New Delhi, Sep 3 (Representative) Textiles exports should increase three times and cross US$ 100 billion while domestic production needs to rise to US$ 250 billion at the earliest, Union Minister Piyush Goyal said on Friday. Commerce and Industry Minister Goyal told exporters that the government is always open to consider all industry requirements. “We must aim to increase textiles exports three times from the present export value of US$33 billion to US$ 100 billion of textiles exports at the earliest,” he said during an interaction with the textile industry players. The government has set a US$44-billion target for the textile sector in FY22.
Goyal said the Textile Ministry is working closely with the Ministry of Finance to resolve the issue of old dues on incentives for exporters.
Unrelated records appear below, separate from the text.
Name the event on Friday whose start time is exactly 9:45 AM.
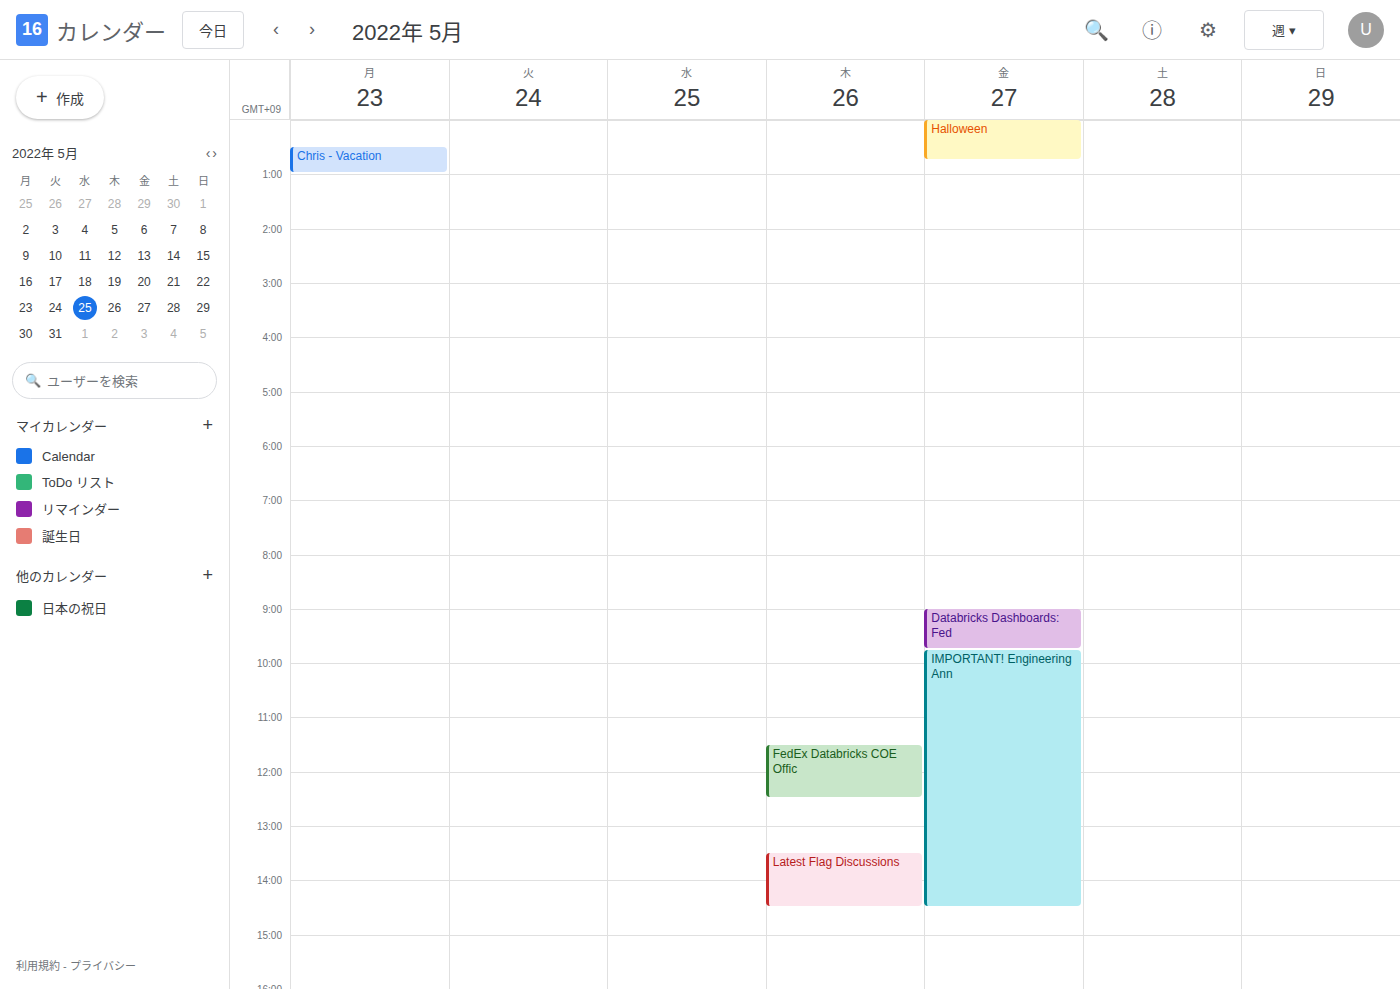
"IMPORTANT! Engineering Ann"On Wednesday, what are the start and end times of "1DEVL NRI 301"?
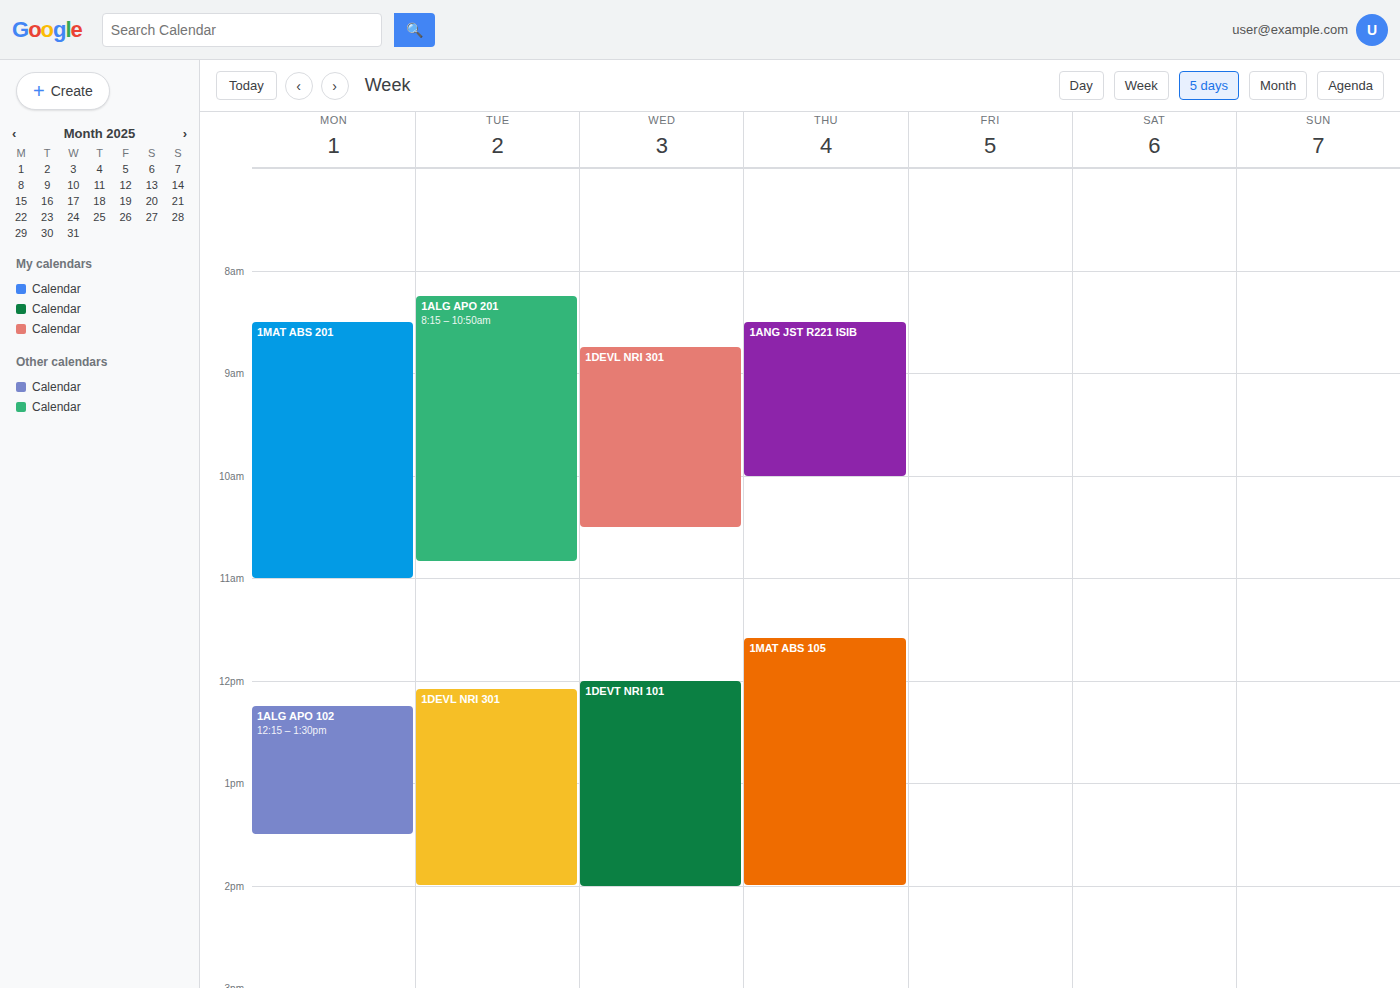
8:45 AM to 10:30 AMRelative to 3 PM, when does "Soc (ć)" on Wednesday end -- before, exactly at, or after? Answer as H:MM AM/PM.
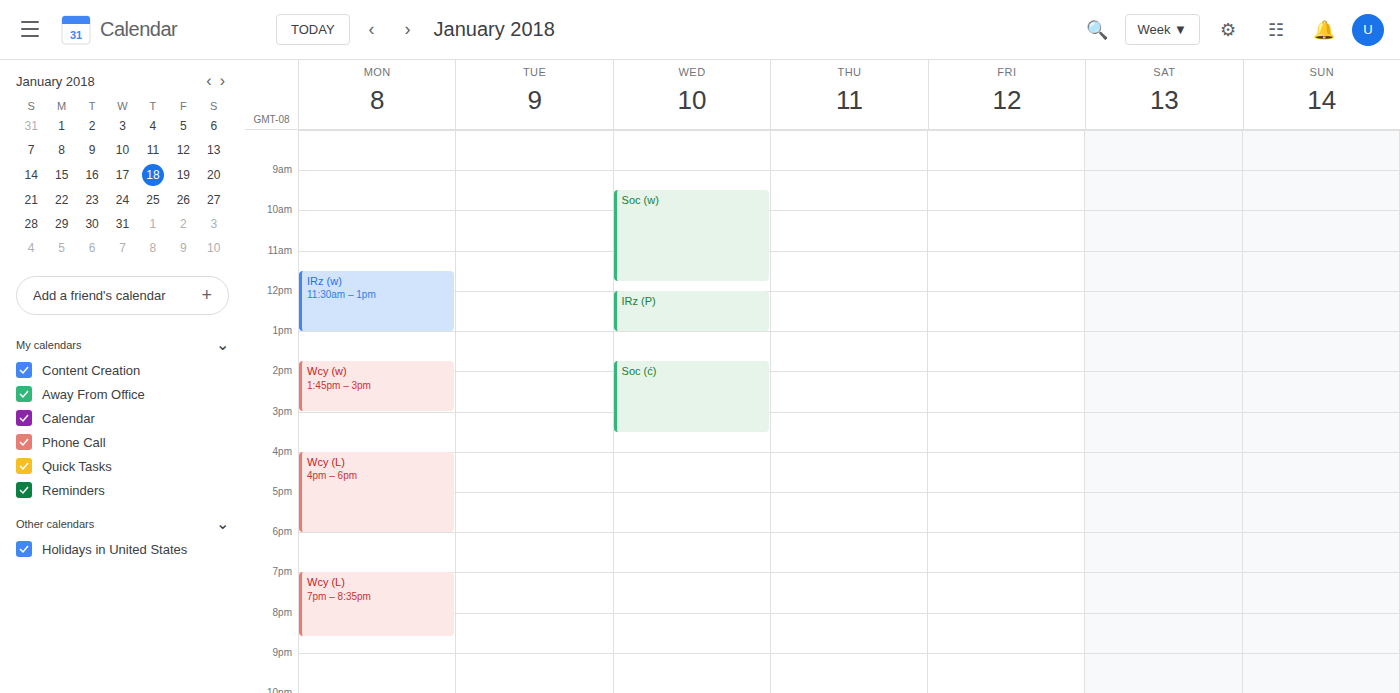
3:30 PM -- after 3 PM, 30 minutes below the 3 PM line.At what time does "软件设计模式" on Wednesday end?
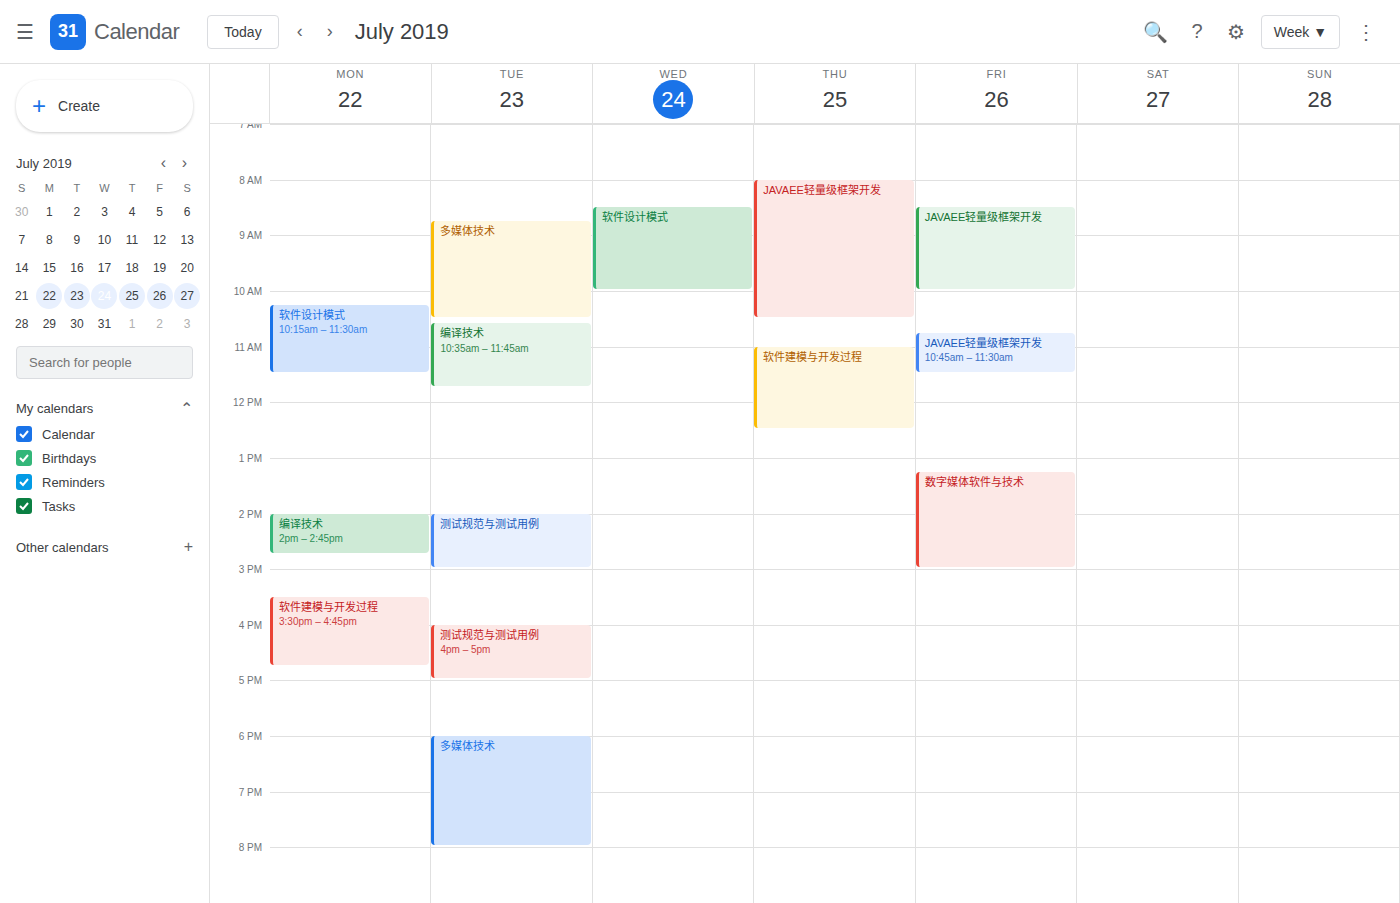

The contours of the Production-Linked Incentive (PLI) Scheme for Textiles and MITRA Parks Scheme are at an advanced stage of approval. The Minister noted that India has been showing signs of robust economic recovery as the GDP in the April-June quarter grew by a phenomenal 20.1 per cent. Also, there has been 90 per cent growth in total FDI inflow in the first three months of FY22 as compared to the same period last year. “The merchandise exports in August 2021 is $ 33 billion, which is up by 45 per cent over 2020-21 and up 27.5 per cent over 2019-20 and merchandise exports for April-August 2021 is $164 billion, up by 67 per cent over 2020-21 and up 23 per cent over 2019-20,” Goyal said.
The Minister said free trade agreements (FTAs) were progressing fast on many fronts and he had been personally interacting with the UK, EU and Australia to expedite FTAs/preferential trade agreement (PTAs). “It will provide new avenues to build a loyal customer base,” he said. Apparel Export Promotion Council (AEPC) Chairman A Sakthivel said Indian apparels currently face duty disadvantages and FTAs will help increase exports from the country. Sakthivel said apparel lines should be included in the early harvest deals being negotiated with the EU and UK. “Compared to zero duty for apparels from Turkey, Bangladesh, Cambodia and Pakistan, Indian apparels face a duty disadvantage of 9.6 per cent in these regions,” he said and added that other FTAs need to be fast tracked as well.